Based on a preplanned interim analysis, the independent data and safety monitoring committee met on September 15, 2008, and recommended the early discontinuation of study supplements because of lack of efficacy for risk reduction and because futility analysis demonstrated no possibility of benefit to the planned degree with additional follow-up.6
As reported in the initial article,6 with a median follow-up of 5.5 years, the numbers of prostate cancers detected were 473 (hazard ratio [HR], 1.13; 99% CI, 0.95-1.35) for vitamin E; 432 (HR, 1.04; 99% CI, 0.87-1.24) for selenium; 437 (HR, 1.05; 99% CI, 0.88-1.25) for selenium plus vitamin E; and 416 (HR, 1.0) for placebo. Although these results were not statistically significant, the data and safety monitoring committee expressed concern about the increased risk of prostate cancer observed in the vitamin E plus placebo group, which approached statistical significance (P = .06) and a statistically nonsignificant increased risk of type 2 diabetes mellitus in the selenium plus placebo group (P = .16).
Since that time, participant follow-up has continued, allowing observation of additional events. On May 20, 2011, the data and safety monitoring committee reviewed trial data and recommended reporting the finding regarding increased risk of prostate cancer with vitamin E. This recommendation was based on final data collection from the study sites and coincided with the preplanned final analysis at 7 years after the last participant was randomized. Viagra professional Australia
Detailed descriptions of the rationale, design, conduct, and initial results of SELECT have been previously published. The study enrolled healthy men at average risk of prostate cancer based on a baseline prostate-specific antigen (PSA) of ≤4 ng/mL and normal digital rectal examination (DRE) commencing at age 50 years for black men or at age 55 years for all others. Men were randomized into 1 of 4 groups: selenium (200 μg/d from L-selenomethionine) with matching vitamin E placebo, vitamin E (400 IU/d of all rac -α-tocopherol acetate) with matching selenium placebo, both agents, or matching placebo.

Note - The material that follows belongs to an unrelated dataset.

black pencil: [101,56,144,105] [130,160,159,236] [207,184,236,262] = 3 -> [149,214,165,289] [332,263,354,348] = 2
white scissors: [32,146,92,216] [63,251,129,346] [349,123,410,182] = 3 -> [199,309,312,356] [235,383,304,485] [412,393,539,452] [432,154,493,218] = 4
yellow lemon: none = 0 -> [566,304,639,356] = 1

Participants without prostate cancer were monitored every 6 months with an annual limited physical examination including blood pressure, weight, and smoking status; participants who developed prostate cancer during the study were monitored annually thereafter. Participants were recommended to undergo PSA and DRE testing and prostate biopsy based on the standard of care in their community and in accordance with the participant's preference. To facilitate adherence, a multivitamin containing no selenium or vitamin E was offered. All participants were required to provide written informed consent and the local institutional review board of each study site approved the study.